Mitat gerçeklik süzgecinden artakalanlara baktı. Kulağa ne kadar uçuk ve tuhaf gelse de tüm bu olanlar gerçekti, olmuştu ve olanlardan uyanmak söz konusu değildi.

Dua 

Mitat, Ay’ın gökyüzünde kat ettiği mesafeden süresinin azaldığını hesapladı. Hera’nın kıyameti koparması an meselesiydi. Birazdan başında dikilecek, önce “Mitat!” diye ünleyecek, sonra “Neler oluyor?” diye soracaktı. Mitat, sevgilisinin söyleyeceklerini tahmin edebiliyordu ama kendi vereceği yanıta dair en ufak bir fikri yoktu. 
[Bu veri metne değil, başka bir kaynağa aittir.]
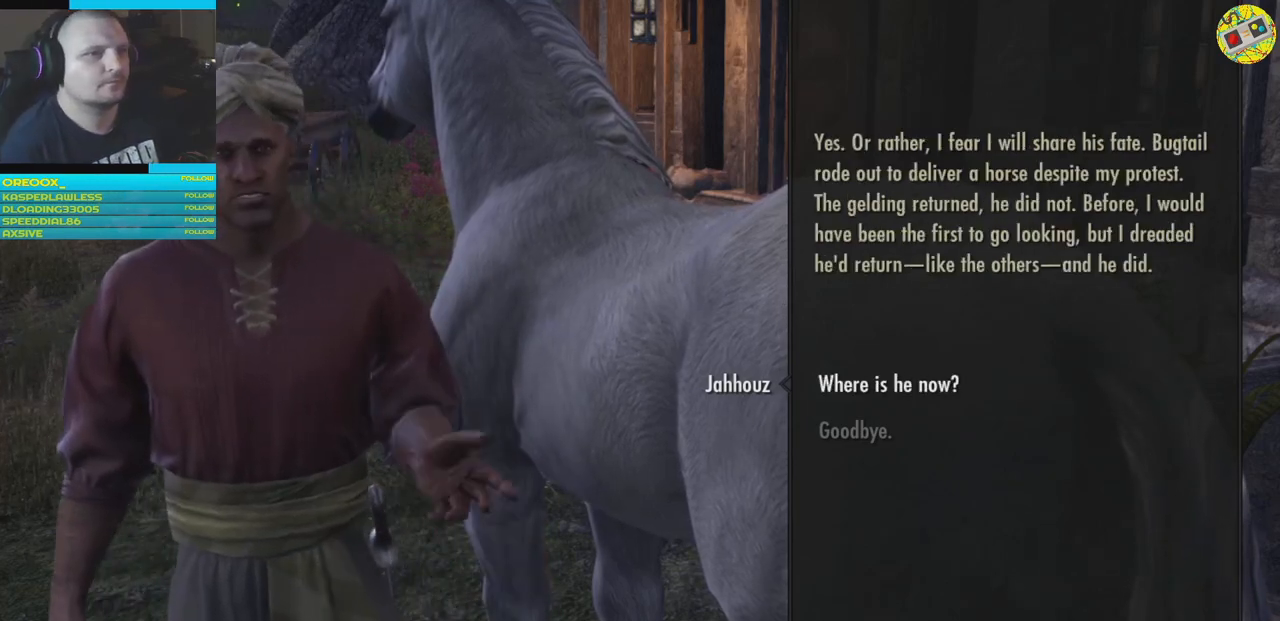
{"buttons": [], "left_stick": "center", "right_stick": "center", "events": [[217, "A", "down"], [301, "A", "up"]]}
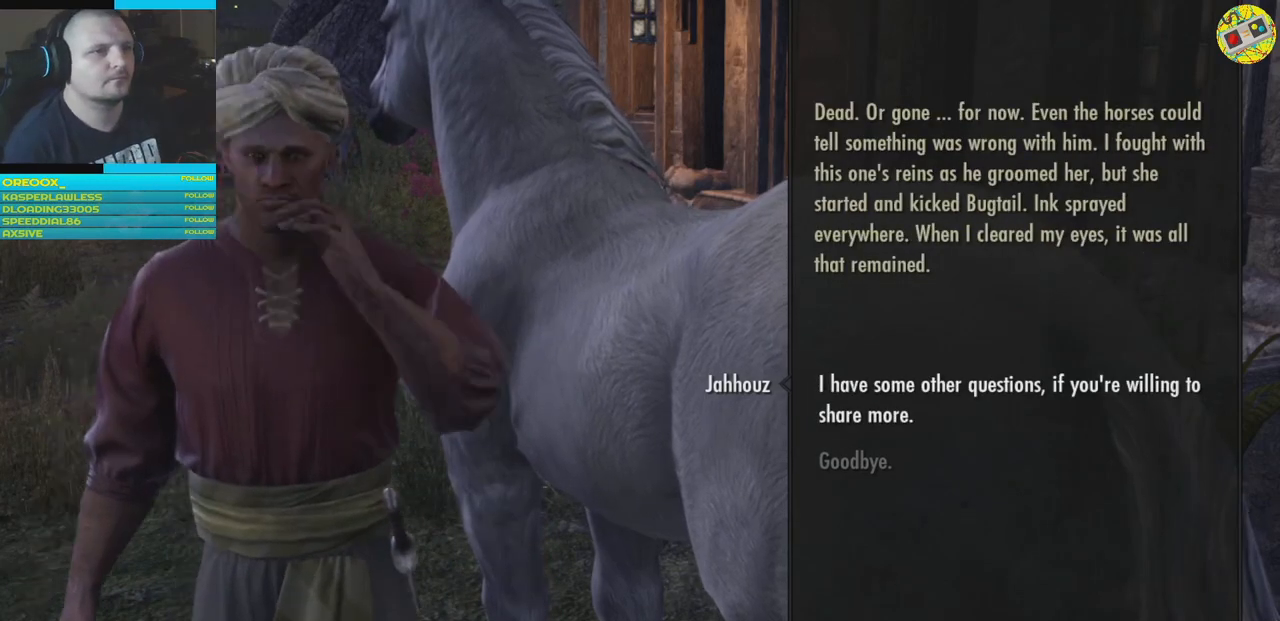
{"buttons": [], "left_stick": "center", "right_stick": "center", "events": []}
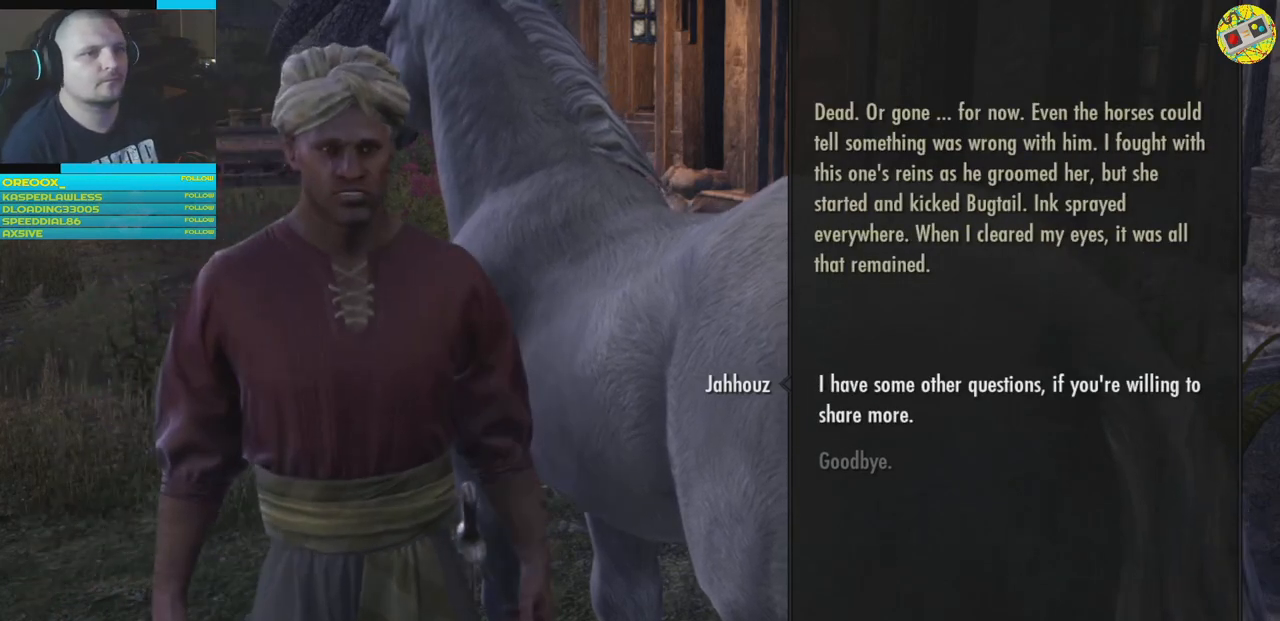
{"buttons": [], "left_stick": "center", "right_stick": "center", "events": [[434, "A", "down"], [484, "A", "up"]]}
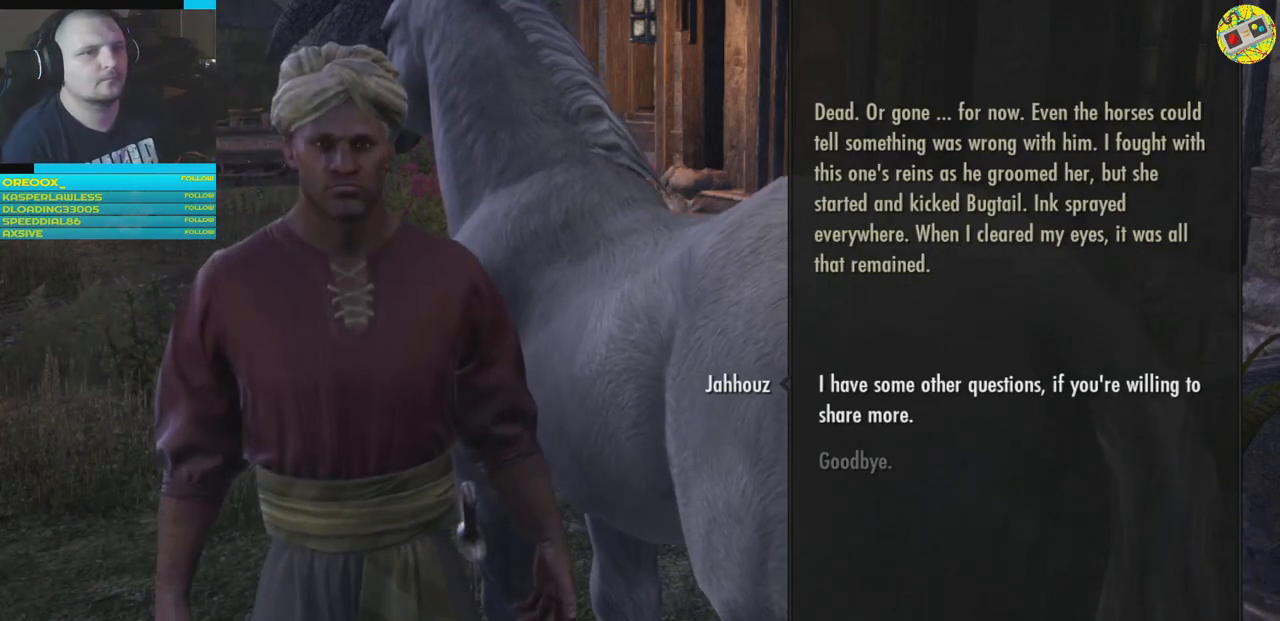
{"buttons": [], "left_stick": "center", "right_stick": "center", "events": []}
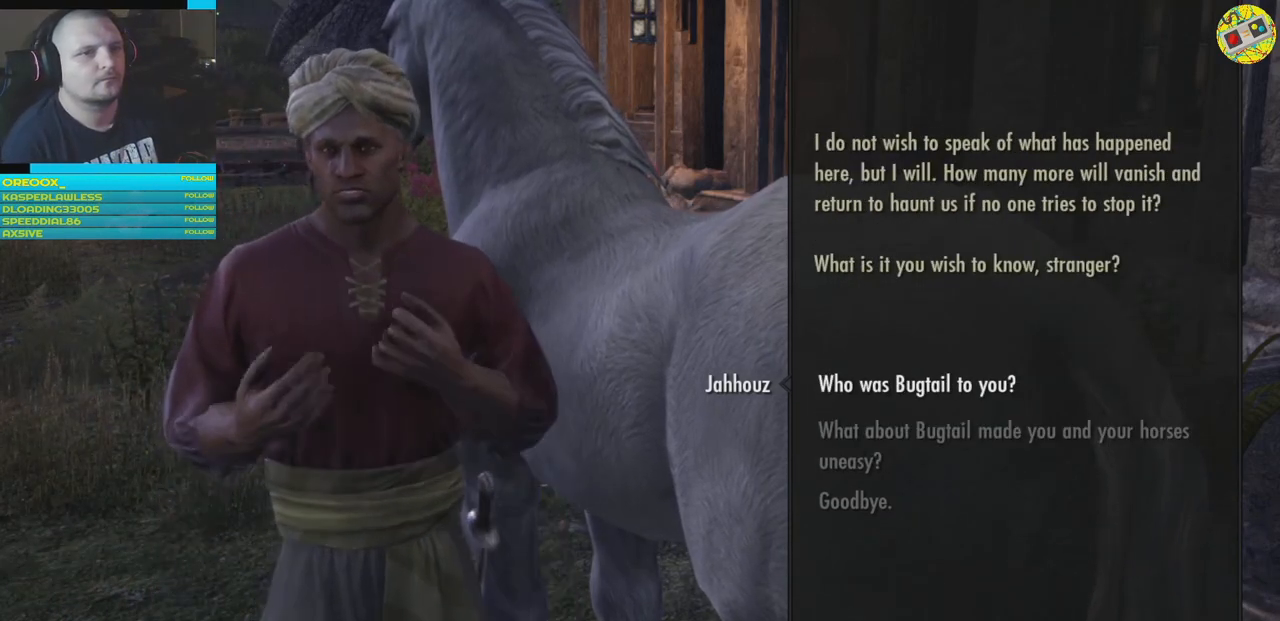
{"buttons": [], "left_stick": "center", "right_stick": "center", "events": []}
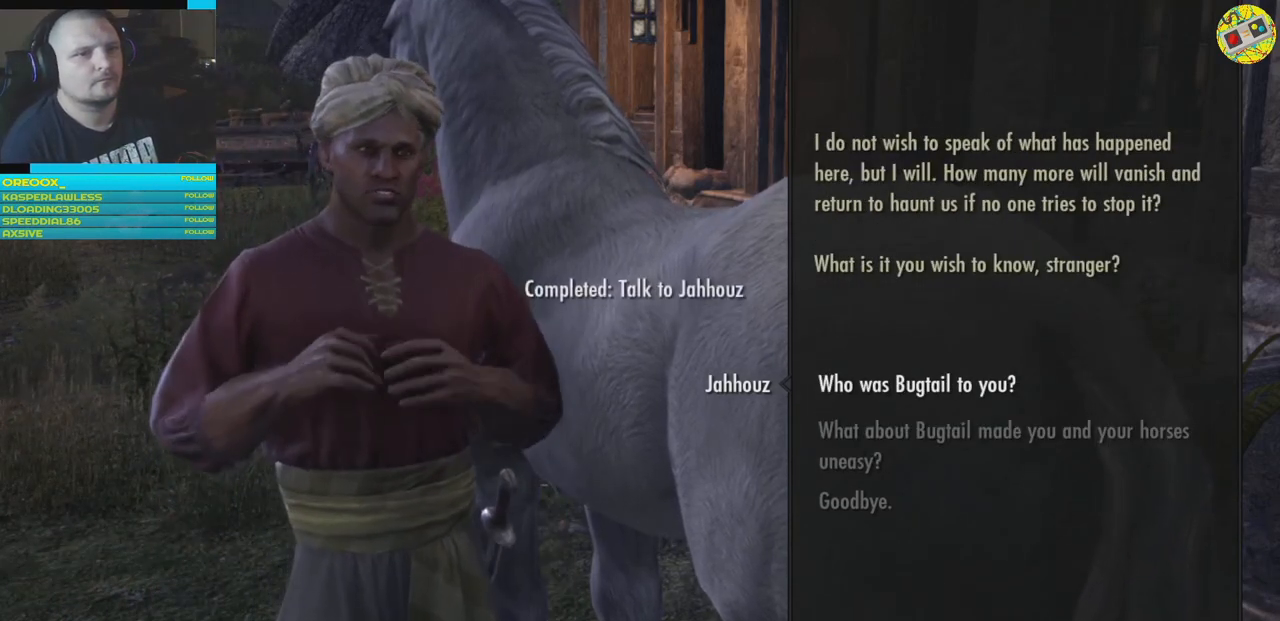
{"buttons": [], "left_stick": "center", "right_stick": "center", "events": [[133, "A", "down"], [267, "A", "up"]]}
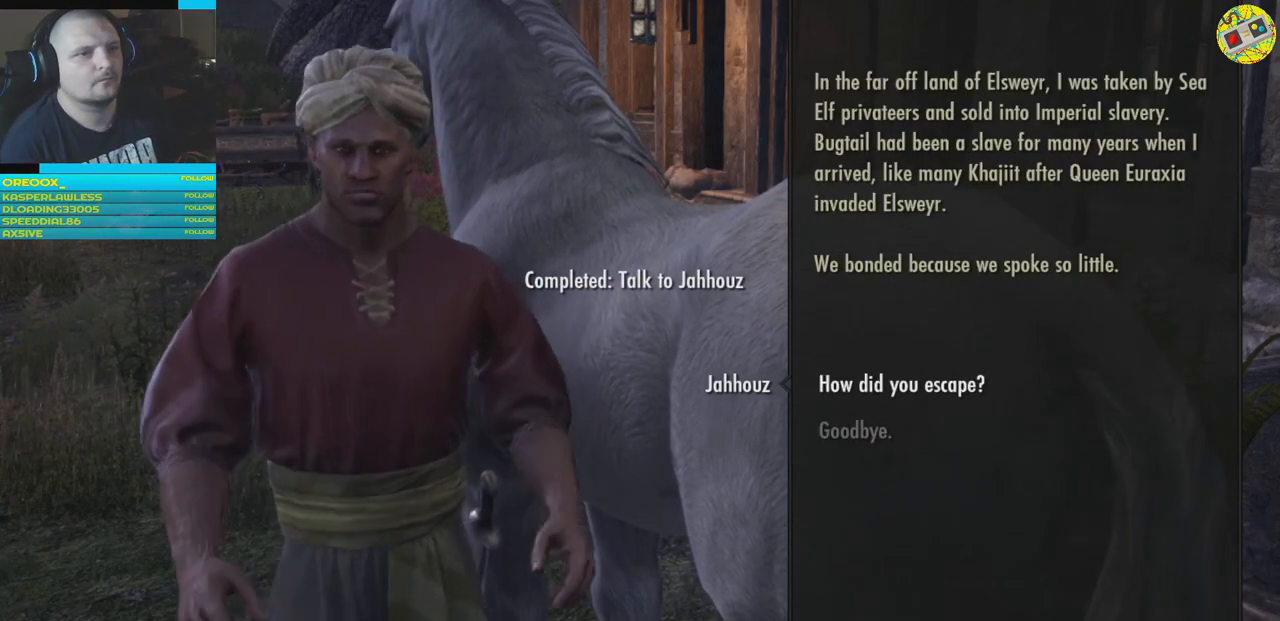
{"buttons": [], "left_stick": "center", "right_stick": "center", "events": [[434, "A", "down"], [501, "A", "up"]]}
İşin kötüsü lanet olası fıskiyeler rotalarını şaşırmış, Mitat’ı da ıslatmaya başlamıştı.

Mitat batıyordu. 

Tam anlamıyla –ve tüm anlamlarıyla– batıyordu… Hayatının hiçbir ânında bu kadar çaresiz hissetmemişti; tek gecelik bir ilişkiden doğma gayrimeşru bir çocuk olduğunu öğrendiğinde, annesi öldüğünde, Yıldız Hanım’ın ve Ceylan’ın ölümlerine sebep olduğunu düşündüğünde ve hatta boynuna dolanmış urganla havada sallanırken bile…

Şimdi o meşhur dipteydi Mitat. Çaresizlikler bataklığının dibinde. Ve oradan çıkabilecek gibi görünmüyordu. 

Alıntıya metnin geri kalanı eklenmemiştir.